As such, and depending on your family’s health care needs, you might decide that the insurance benefits alone make up for the loss in pay.
“If you don’t have health insurance and COBRA ran out, I would strongly recommend either purchasing it on your own, which is expensive, or getting into an employer situation where they cover your benefits while you pursue another job,” says Safran, noting the end in that case justifies the means.
Do the Math
Before you determine whether to take a job with a lower salary, though, you must first determine whether you can afford it.
Start by crunching the numbers to determine how much you need to maintain your standard of living and whether your new paychecks will be sufficient.
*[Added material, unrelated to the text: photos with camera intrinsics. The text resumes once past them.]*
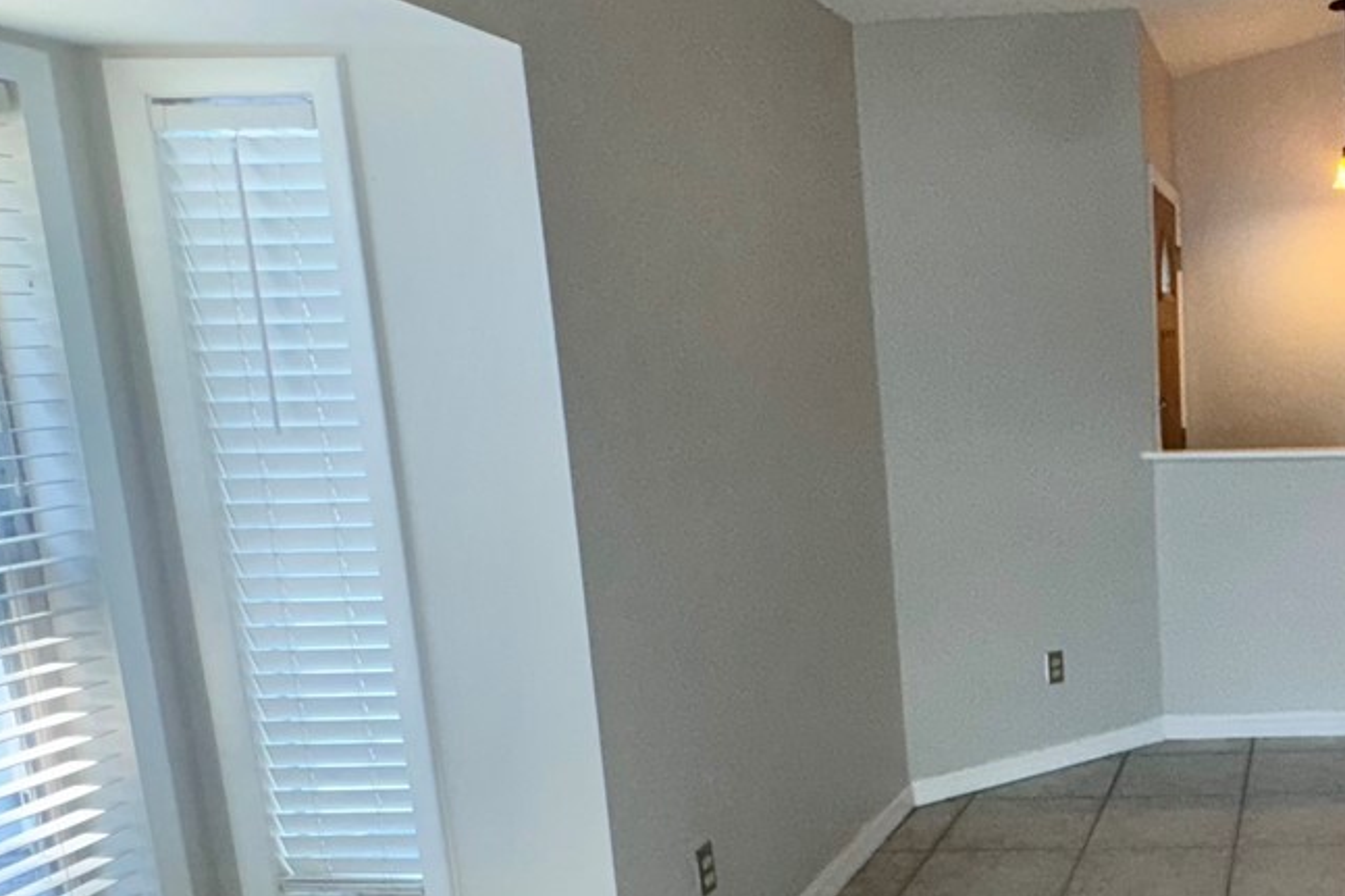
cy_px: 580
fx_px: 1345
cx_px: 1333
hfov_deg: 45.3
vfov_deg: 36.6
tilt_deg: -11.3
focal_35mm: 36
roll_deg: +0.2
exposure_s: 1/120
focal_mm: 2.22
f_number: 2.2
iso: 100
If not, you’ll have to decide whether the job is worth the price—and where you’re willing to scale back to make the numbers work.
“Define what your expenses are and determine at what point a salary will no longer be acceptable,” says Safran. “If you recognize that the job you’re trained for is no longer valued in the marketplace the way it once was, then it’s time to really change your lifestyle—perhaps geography, career or your housing situation.”
As with all new jobs, she adds, you should also consider the impact your new salary will have on your long-term financial goals including college savings for your kids and your retirement fund.
A significantly reduced salary means you may not be able to contribute as much to your 401(k), which ultimately effects the size of your future nest egg.
“If you’re not making enough money you’re going to be balancing two things—your immediate cash flow and your long-term future savings goals,” says Safran. “You have to reevaluate and decide what needs to change and how you can reduce your expenses to not only be able to buy food and pay your mortgage today, but save for your retirement.“
If you decide to hold out for a higher paying position, try casting a wider net by working with a career counselor to determine what other options you have based on your interests, education and skill set.
A Fresh Start
In today’s job market, where the supply of available labor outweighs demand, those looking for work are facing tough choices.
Taking an offer with diminished pay and prestige isn’t easy, but it may be the best move if it offers increased job security or benefits your family needs.
Just be sure you know what you’re getting into, and how your new salary might impact your lifestyle and financial goals.
“If you take a job and it’s lower-paying you really want to make sure that you like the job, the responsibilities and the people because the reality of the situation is if you stay there it’s very hard to get back to where you were before,” says Berger. “You’re going to get raises based upon what the job is.”
Remember, too, that while a temporary step down can be defeating, especially if you’re more qualified than your new boss, it’s not the end of the road, says Schmitt.
“Once you get in there and demonstrate your credibility and contribution to the company, you can start to think about what other projects you can take on and who else in the organization you can support,” says Schmitt. “As the economy improves and companies continue to grow, at some point there will be an opening much more closely aligned to your background.”
In the meantime, he suggests, stay involved in networking events, join a board, volunteer with trade associations and continue to cultivate your network.
“Stay visible and stay engaged,” advises Schmitt. “One of the things we hear all the time from people who are in job search mode is that they wish they had never let their network get so stale. Have those informational coffee meetings once a month even when you are employed so you don’t have to reinvent the wheel every time you’re looking for a new job.”